Se però proprio se ne vuole una, Lancini, con una stupefacente capriola concettuale, ne fornisce una in due parti, riprendendola dalle lezioni dei cuochi gourmet, Canavacciuolo in primis.

Ed ecco la “ricetta” in due mosse

  1. non fermare mai le emozioni, lasciarle fluire (e non solo in cucina)
  2. per realizzare un buon piatto, per poter aspirare a un risultato davvero soddisfacente occorre conoscere e rispettare la materia prima

L’educazione come esperienza di “cucina”.

Mi torna alla mente un maestro, Sergio De Giacinto, che proprio questo sosteneva in un libro geniale e impossibile (Educazione come sistema.
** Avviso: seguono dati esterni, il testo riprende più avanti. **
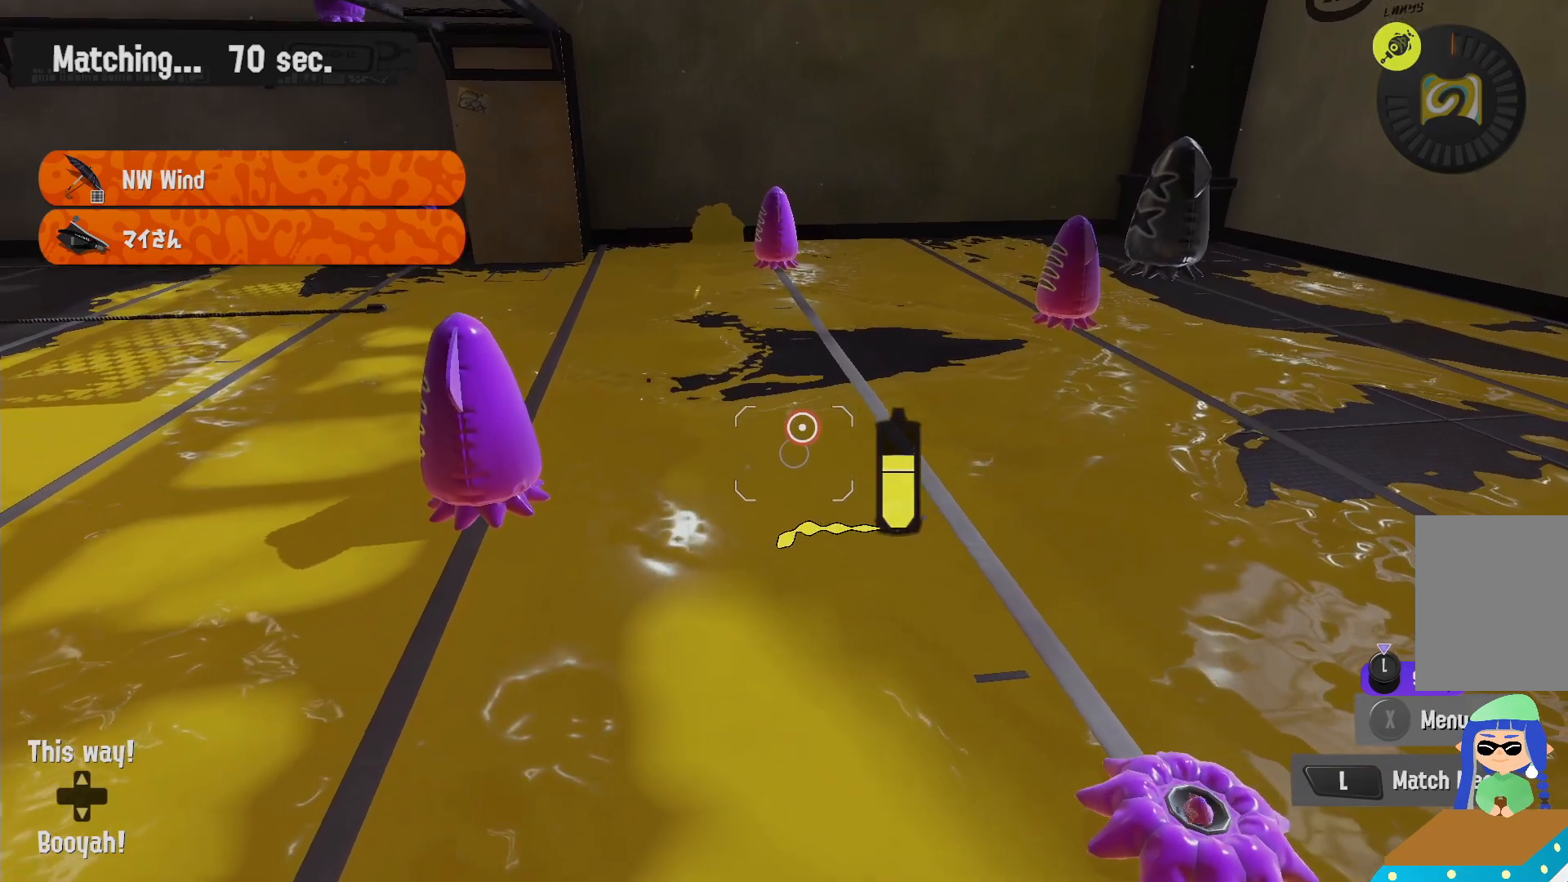
{"dt_ms": 500, "buttons": ["L2"], "left_stick": "center", "right_stick": "center", "events": []}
Studio per una formalizzazione della teoria pedagogica, Brescia, La Scuola, 1977) che dopo affascinanti (e per me giovane studente anche abbastanza incomprensibili) formalizzazioni alla Wittgestein chiudeva dicendo che la pedagogia era una scienza “seconda”, come la arte culinaria e la medicina.

Insomma, un libro da leggere, quello di Lancini.